There's a lot being written about Steve's passing, but I'm afraid there's so much of it that truly misses what Steve really did for our industry. For example, Matt Yglesias asks, "Why so view?" I posted a brief comment there, but I think the point deserves a good bit of elaboration.

Steve's contribution to the industry I think is epitomized in this video:

As Nadyne might say, there are really two parts of user experience: aesthetics and functionality. Aesthetics is about your emotional reaction to using a product--a certain joy or excitement. It's what people are really talking about when they refer to the "cool" factor. Functionality is what a product helps you to achieve. Does it relieve you of mundane tasks, thereby allowing you to focus your energies on your own creative output? How does a product help you achieve your goals?

Aesthetics leads you to want to break with the past. Functionality leads you to want to build on the past in ways that don't leave people stranded. There's always a certain level of tension between the two, and the amount of emphasis you place on one over the other can lead to some widely divergent design decisions.

Steve placed far more emphasis on aesthetics than the rest of us did. He always thought that if people didn't experience joy in using his products, then he'd failed in some important and fundamental way. The rest of us generally focused on functionality. The one quibble I have with Steve's criticism is this: it's not a question of whether or not we had any taste. It's more a question of whether or not we thought it was an important place to focus our energies. Steve thought it was. We didn't.

But, the key insight that I think is missing in most of the tributes being paid to Steve is that both of these aspects of user experience are important. I truly believe that Steve understood this. He was, after all, the one who had said, back in the dark days of the early 90's, that Apple couldn't survive without Microsoft. He took a lot of flack from people in the industry for that stance, but I think he understood, at least intuitively, Apple users needed our functional focus just as much as they needed his aesthetic focus.
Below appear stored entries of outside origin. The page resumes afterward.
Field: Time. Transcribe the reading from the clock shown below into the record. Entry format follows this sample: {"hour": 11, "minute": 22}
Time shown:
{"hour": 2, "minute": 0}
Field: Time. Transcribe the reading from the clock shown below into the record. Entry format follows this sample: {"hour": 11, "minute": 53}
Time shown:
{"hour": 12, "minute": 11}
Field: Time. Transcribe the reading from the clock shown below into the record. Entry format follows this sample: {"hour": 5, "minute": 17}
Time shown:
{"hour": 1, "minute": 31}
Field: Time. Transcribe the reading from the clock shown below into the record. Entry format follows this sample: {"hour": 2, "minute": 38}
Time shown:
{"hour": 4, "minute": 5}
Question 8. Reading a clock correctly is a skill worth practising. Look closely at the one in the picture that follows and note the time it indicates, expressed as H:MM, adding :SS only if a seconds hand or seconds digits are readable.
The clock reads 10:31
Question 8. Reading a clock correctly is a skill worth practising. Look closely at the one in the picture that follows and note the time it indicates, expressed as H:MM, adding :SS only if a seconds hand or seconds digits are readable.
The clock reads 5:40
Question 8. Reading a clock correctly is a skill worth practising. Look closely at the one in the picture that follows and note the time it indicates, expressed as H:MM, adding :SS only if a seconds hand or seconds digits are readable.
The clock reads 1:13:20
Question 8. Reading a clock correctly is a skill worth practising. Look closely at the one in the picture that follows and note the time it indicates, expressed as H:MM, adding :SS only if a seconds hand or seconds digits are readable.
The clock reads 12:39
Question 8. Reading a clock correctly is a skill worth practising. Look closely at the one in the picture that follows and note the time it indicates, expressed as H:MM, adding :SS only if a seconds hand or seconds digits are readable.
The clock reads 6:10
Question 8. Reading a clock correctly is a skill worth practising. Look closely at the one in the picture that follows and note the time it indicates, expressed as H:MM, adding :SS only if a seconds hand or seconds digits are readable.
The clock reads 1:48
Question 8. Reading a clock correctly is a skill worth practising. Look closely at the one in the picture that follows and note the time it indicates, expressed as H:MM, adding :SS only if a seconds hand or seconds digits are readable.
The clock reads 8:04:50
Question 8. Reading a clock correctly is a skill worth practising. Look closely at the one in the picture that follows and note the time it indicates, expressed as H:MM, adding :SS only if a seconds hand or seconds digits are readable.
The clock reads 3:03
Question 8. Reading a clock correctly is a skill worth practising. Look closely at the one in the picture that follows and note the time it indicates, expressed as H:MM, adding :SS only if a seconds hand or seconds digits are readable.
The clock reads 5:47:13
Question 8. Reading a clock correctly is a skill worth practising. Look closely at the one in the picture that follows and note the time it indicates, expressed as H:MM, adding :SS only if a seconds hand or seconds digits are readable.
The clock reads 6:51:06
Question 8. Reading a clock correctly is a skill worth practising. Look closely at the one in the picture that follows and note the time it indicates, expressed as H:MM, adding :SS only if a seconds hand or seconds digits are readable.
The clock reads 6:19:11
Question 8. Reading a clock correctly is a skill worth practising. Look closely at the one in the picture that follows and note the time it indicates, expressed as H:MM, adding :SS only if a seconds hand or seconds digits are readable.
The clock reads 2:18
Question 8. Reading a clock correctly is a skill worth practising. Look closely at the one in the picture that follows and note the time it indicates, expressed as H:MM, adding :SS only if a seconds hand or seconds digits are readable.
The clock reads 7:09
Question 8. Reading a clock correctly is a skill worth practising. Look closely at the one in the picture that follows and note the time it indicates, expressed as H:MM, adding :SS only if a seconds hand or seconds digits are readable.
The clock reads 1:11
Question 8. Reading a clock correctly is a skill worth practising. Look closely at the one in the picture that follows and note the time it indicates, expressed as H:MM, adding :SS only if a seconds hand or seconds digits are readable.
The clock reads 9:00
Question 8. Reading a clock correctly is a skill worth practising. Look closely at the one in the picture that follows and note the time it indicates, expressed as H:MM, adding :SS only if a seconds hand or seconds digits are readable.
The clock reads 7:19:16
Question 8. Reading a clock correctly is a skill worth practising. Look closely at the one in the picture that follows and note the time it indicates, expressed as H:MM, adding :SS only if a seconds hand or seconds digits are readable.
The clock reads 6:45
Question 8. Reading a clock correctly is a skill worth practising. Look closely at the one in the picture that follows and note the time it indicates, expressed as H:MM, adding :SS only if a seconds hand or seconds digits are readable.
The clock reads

Steve's true contribution to the industry, then, is the way he married both of these concerns. He and Apple set the aesthetic parameters that determined the boundaries in which those of use who developed software for the Mac would fill in the functional aspects of user experiences. That combination leads to some fascinating synergy that began with movable-modal dialog boxes and combination edit/drop-down menu controls in Mac Word 4 all the way on up to how we did the ribbon in Mac Office 2011. If there is any legacy of Steve's that I would hope this industry could cary forward, it's this balance between aesthetics and functionality.